### Required work:
Rewrite the stretch of the listing from its start through the line containing "List each element's", swapping "bounding box" for "box" and leaving everything else unchanged. Leave the picture out of your answer.

### Element placement data:

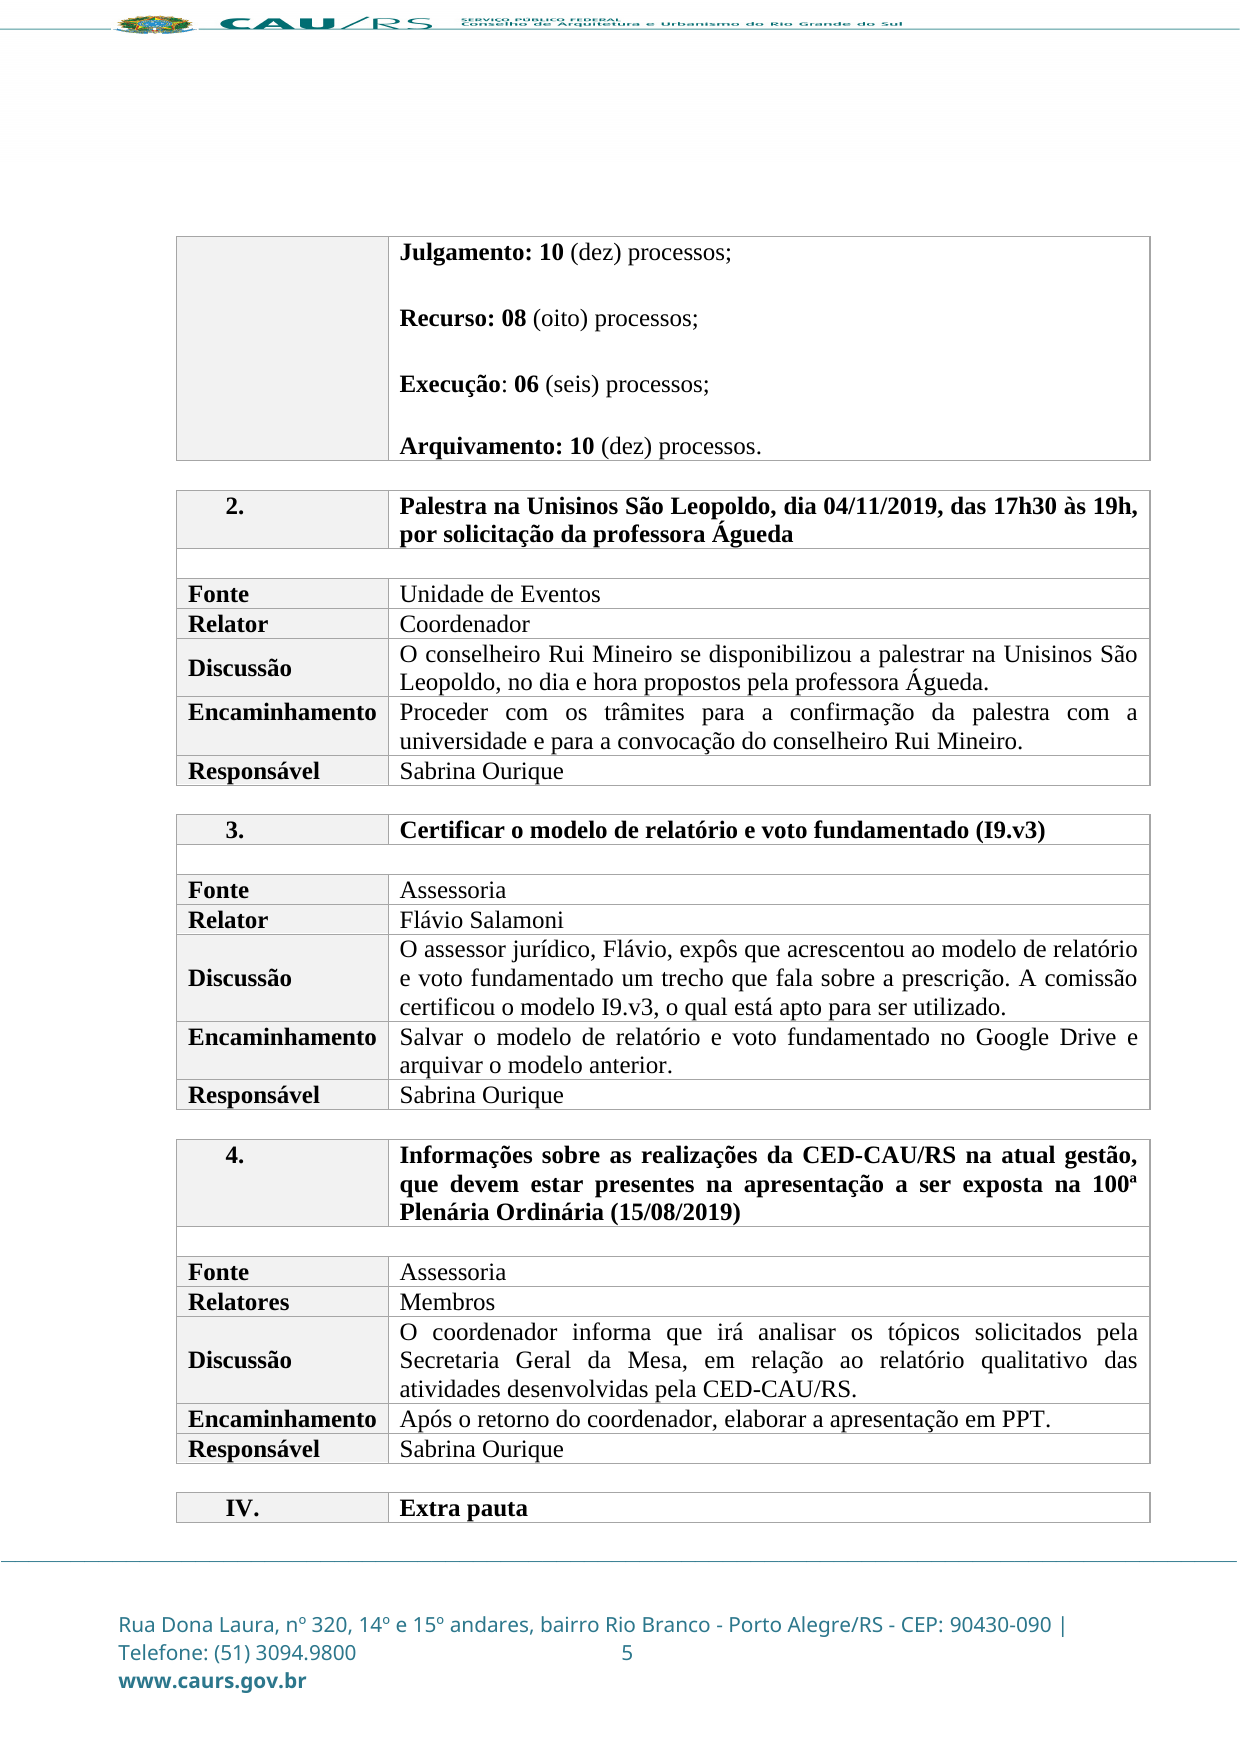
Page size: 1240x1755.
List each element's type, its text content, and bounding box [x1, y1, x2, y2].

table_cell Sabrina Ourique [389, 1434, 1149, 1462]
table_cell [177, 237, 388, 460]
table_cell [177, 1227, 388, 1256]
table_header [177, 815, 388, 844]
table_cell O coordenador informa que irá analisar os tópicos solicitados pela Secretaria Geral da Mesa, em relação ao relatório qualitativo das atividades desenvolvidas pela CED-CAU/RS. [389, 1317, 1149, 1403]
table_header [177, 1140, 388, 1226]
table_cell [177, 549, 388, 578]
table_cell Sabrina Ourique [389, 1080, 1149, 1109]
table_cell Relator [177, 905, 388, 933]
table_cell Discussão [177, 1317, 388, 1403]
table_cell Encaminhamento [177, 1022, 388, 1079]
table_cell O conselheiro Rui Mineiro se disponibilizou a palestrar na Unisinos São Leopoldo, no dia e hora propostos pela professora Águeda. [389, 639, 1149, 696]
table_header Extra pauta [389, 1493, 1149, 1522]
table_cell [388, 845, 1149, 874]
table_cell [388, 549, 1149, 578]
table_cell Assessoria [389, 1257, 1149, 1286]
table_cell Coordenador [389, 609, 1149, 638]
table_cell Assessoria [389, 875, 1149, 904]
table_cell Unidade de Eventos [389, 579, 1149, 608]
table_cell Relator [177, 609, 388, 638]
table_cell Discussão [177, 639, 388, 696]
table_cell Fonte [177, 1257, 388, 1286]
table_cell [388, 1227, 1149, 1256]
table_cell Encaminhamento [177, 1404, 388, 1433]
table_cell Relatores [177, 1287, 388, 1316]
table_cell Fonte [177, 875, 388, 904]
table_cell Após o retorno do coordenador, elaborar a apresentação em PPT. [389, 1404, 1149, 1433]
table_header Informações sobre as realizações da CED-CAU/RS na atual gestão, que devem estar presentes na apresentação a ser exposta na 100ª Plenária Ordinária (15/08/2019) [389, 1140, 1149, 1226]
table_cell Sabrina Ourique [389, 756, 1149, 784]
table_header [177, 491, 388, 548]
table_cell Salvar o modelo de relatório e voto fundamentado no Google Drive e arquivar o modelo anterior. [389, 1022, 1149, 1079]
table_cell Flávio Salamoni [389, 905, 1149, 933]
table_cell Responsável [177, 1080, 388, 1109]
table_cell Responsável [177, 1434, 388, 1462]
table_cell O assessor jurídico, Flávio, expôs que acrescentou ao modelo de relatório e voto fundamentado um trecho que fala sobre a prescrição. A comissão certificou o modelo I9.v3, o qual está apto para ser utilizado. [389, 935, 1149, 1021]
table_cell Julgamento: 10 (dez) processos; Recurso: 08 (oito) processos; Execução: 06 (seis) processos; Arquivamento: 10 (dez) processos. [389, 237, 1149, 460]
table_cell Encaminhamento [177, 697, 388, 755]
table_header [177, 1493, 388, 1522]
table_cell Membros [389, 1287, 1149, 1316]
table_cell Proceder com os trâmites para a confirmação da palestra com a universidade e para a convocação do conselheiro Rui Mineiro. [389, 697, 1149, 755]
table_cell Responsável [177, 756, 388, 784]
table_header Certificar o modelo de relatório e voto fundamentado (I9.v3) [389, 815, 1149, 844]
table_cell Discussão [177, 935, 388, 1021]
table_cell Fonte [177, 579, 388, 608]
table_header Palestra na Unisinos São Leopoldo, dia 04/11/2019, das 17h30 às 19h, por solicitação da professora Águeda [389, 491, 1149, 548]
table_cell [177, 845, 388, 874]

### Full solution:
Page size: 1240x1755.
List each element's type, its text content, and box [x1, y1, x2, y2].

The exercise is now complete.